(Action item):
According to the text about the Civil Service Club, what was the club's building originally used as?

-- Page text follows --

The Civil Service Club is a London social club, founded in 1953, for current and former members of the UK Civil Service and His Majesty's Diplomatic Service.

In advance of the wedding of the Princess Elizabeth and Philip Mountbatten, which took place on 20 November 1947 at Westminster Abbey, the Home Civil Service and Foreign Service undertook a collection for the purpose of purchasing a suitable present to celebrate the royal nuptials. Two silver salvers were purchased, after which the balance of the Wedding Fund collected by the Home Civil Service and the Foreign Service was £14,037.

The Princess Elizabeth was touched by the kindness of the gesture and made her wish known that the balance should be handed over with the express intention that it be used to establish a social facility for civil servants "on condition that membership should be available to all grades and classes at a subscription within reach of all."

A suitable premises was found at 13–15 Great Scotland Yard and the Civil Service Club in Great Scotland Yard was brought into being as a social centre for all civil servants, both serving and retired, and opened its doors on the morning of 2 February 1953 where it continues to operate to this day. Her Late Majesty The Queen was the patron of The Civil Service Club from 1953 until her death. His Majesty The King accepted the Patronage of the Civil Service Club in May 2024.

Originally the building was a horse-drawn fire station. It has large windows at the front of the property which were originally the doors. In keeping with tradition, the building next door, on the way to Whitehall, is the Metropolitan Police horse stables.

The club provides a bar bistro with pub-style food, several meeting rooms and accommodation for members. It is a membership club for serving and former civil servants.

==In popular culture==
In Ben Schott's homage to P. G. Wodehouse, Jeeves and the King of Clubs, Lord MacAuslan explains how the Associated Civil Service Club was once unable to get rid of an unpopular member. In the end, the committee forfeited the clubhouse lease, dissolved the club and reopened round the corner with a different name, but an identical membership, save one. "Does it not seem a remarkably expensive and convoluted undertaking to eject a single member?" a character asks. "Perhaps," says Lord MacAuslan, "but let us not forget, they were civil servants."

-- Page text concluded --
-- Recorded information follows --

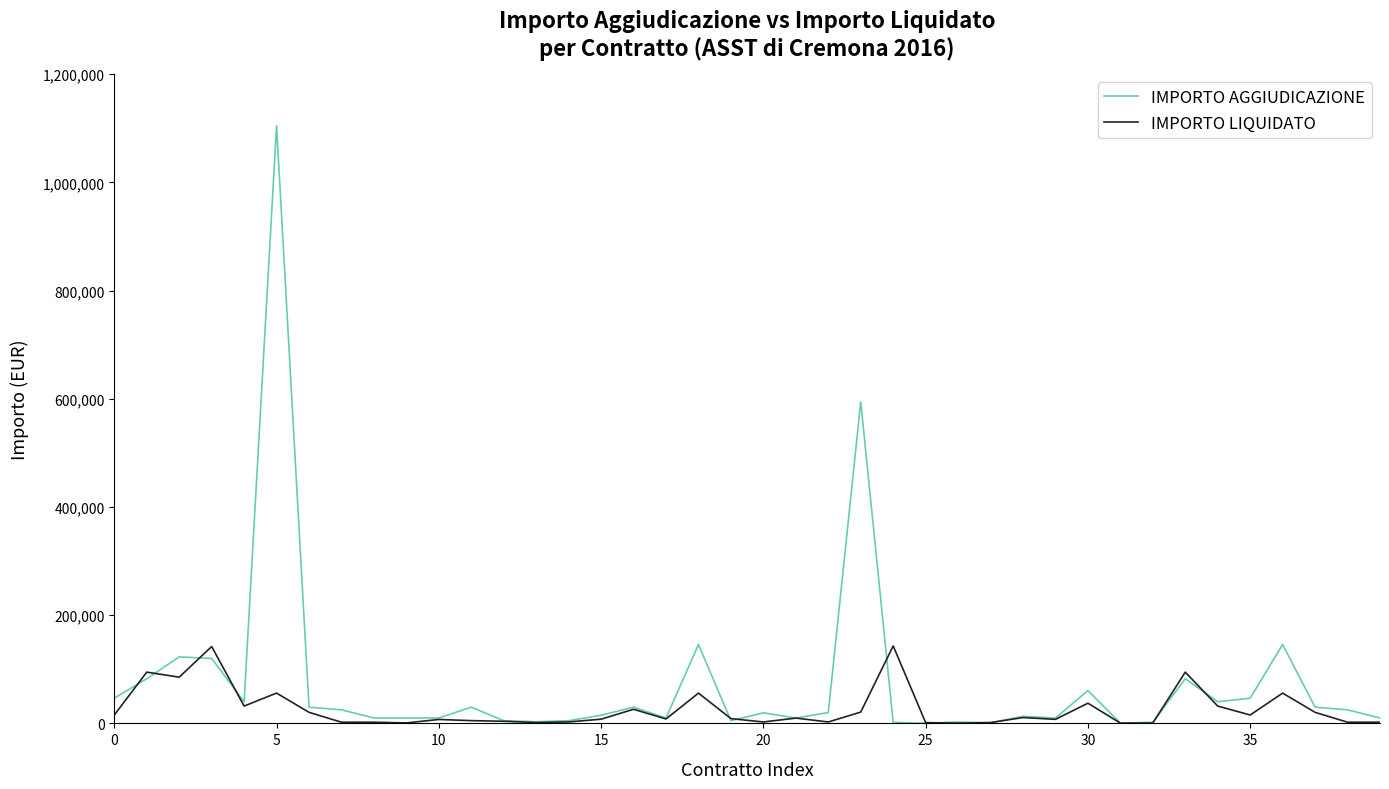

How many lines are shown in the chart?

2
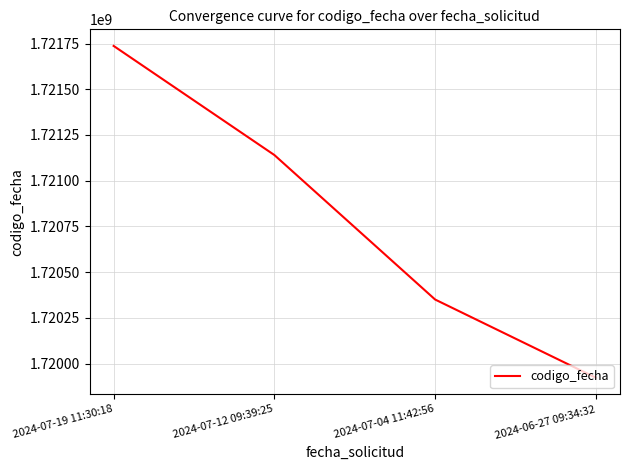

Rank the categories by value from lowest to highest.

2024-06-27 09:34:32, 2024-07-04 11:42:56, 2024-07-12 09:39:25, 2024-07-19 11:30:18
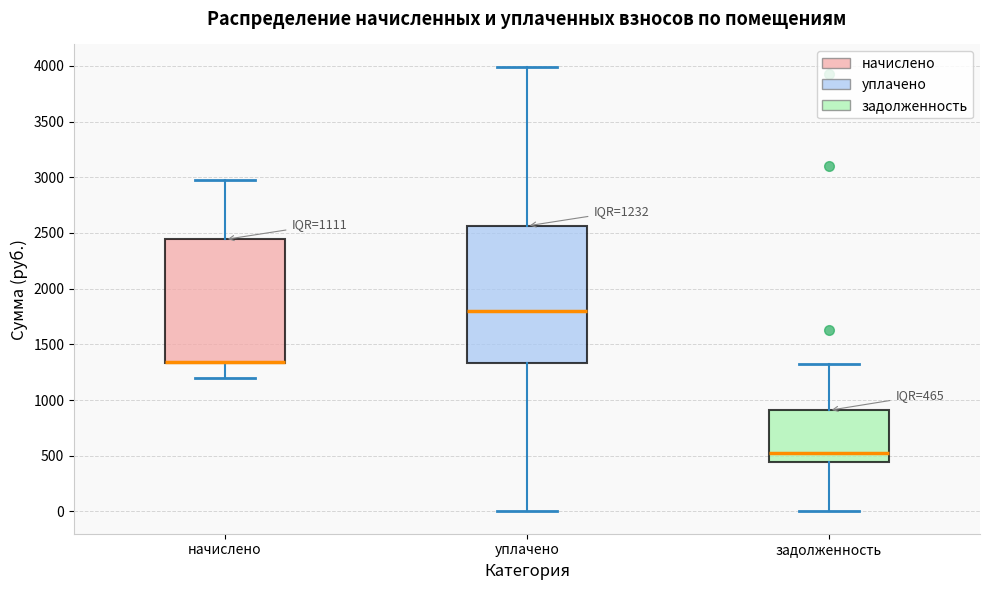

Comparing the boxes themselves (not the whiskers), which one is the tallest?

уплачено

-- Recorded information concluded --

(Written solution):
A horse-drawn fire station.